→ Required action:
Leaving out pictures, output exactly the lines below from the one that has "nutritional supplements designed to" through the one that has "- never miss an issue of", and nothing else.

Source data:
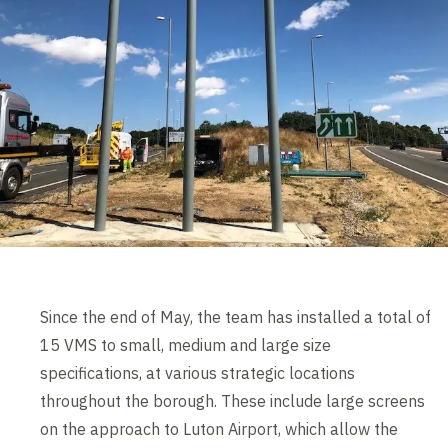
Since the end of May, the team has installed a total of
15 VMS to small, medium and large size
specifications, at various strategic locations
throughout the borough. These include large screens
on the approach to Luton Airport, which allow the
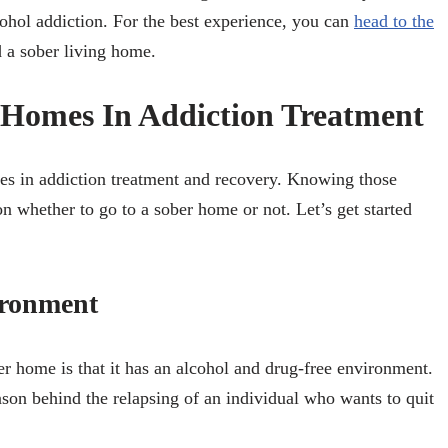
cohol addiction. For the best experience, you can
head to the
d a sober living home.
g Homes In Addiction Treatment
mes in addiction treatment and recovery. Knowing those
on whether to go to a sober home or not. Let’s get started
ironment
r home is that it has an alcohol and drug-free environment.
son behind the relapsing of an individual who wants to quit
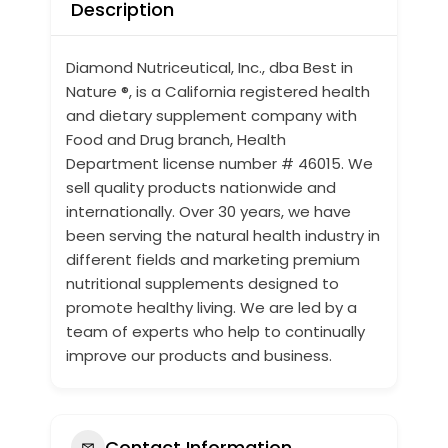
Description
Diamond Nutriceutical, Inc., dba Best in
Nature ®, is a California registered health
and dietary supplement company with
Food and Drug branch, Health
Department license number # 46015. We
sell quality products nationwide and
internationally.
Over 30 years
, we have
been serving the natural health industry in
different fields and marketing premium
nutritional supplements designed to
promote healthy living. We are led by a
team of experts who help to continually
improve our products and business.
Contact Information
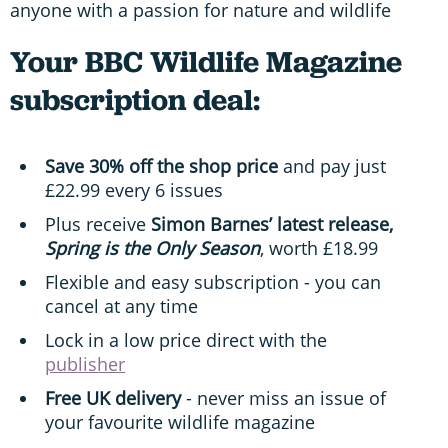
anyone with a passion for nature and wildlife
Your BBC Wildlife Magazine
subscription deal:
Save 30% off the shop price
and pay just
£22.99 every 6 issues
Plus receive
Simon Barnes’ latest release,
Spring is the Only Season
, worth £18.99
Flexible and easy subscription - you can
cancel at any time
Lock in a low price direct with the
publisher
Free UK delivery
- never miss an issue of
your favourite wildlife magazine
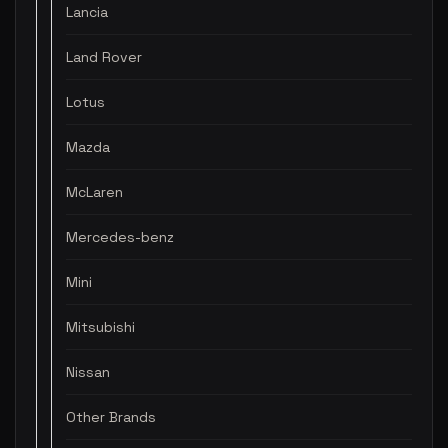
Lancia
Land Rover
Lotus
Mazda
McLaren
Mercedes-benz
Mini
Mitsubishi
Nissan
Other Brands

→ Task answer:
nutritional supplements designed to
promote healthy living. We are led by a
team of experts who help to continually
improve our products and business.
Contact Information
anyone with a passion for nature and wildlife
Your BBC Wildlife Magazine
subscription deal:
Save 30% off the shop price
and pay just
£22.99 every 6 issues
Plus receive
Simon Barnes’ latest release,
Spring is the Only Season
, worth £18.99
Flexible and easy subscription - you can
cancel at any time
Lock in a low price direct with the
publisher
Free UK delivery
- never miss an issue of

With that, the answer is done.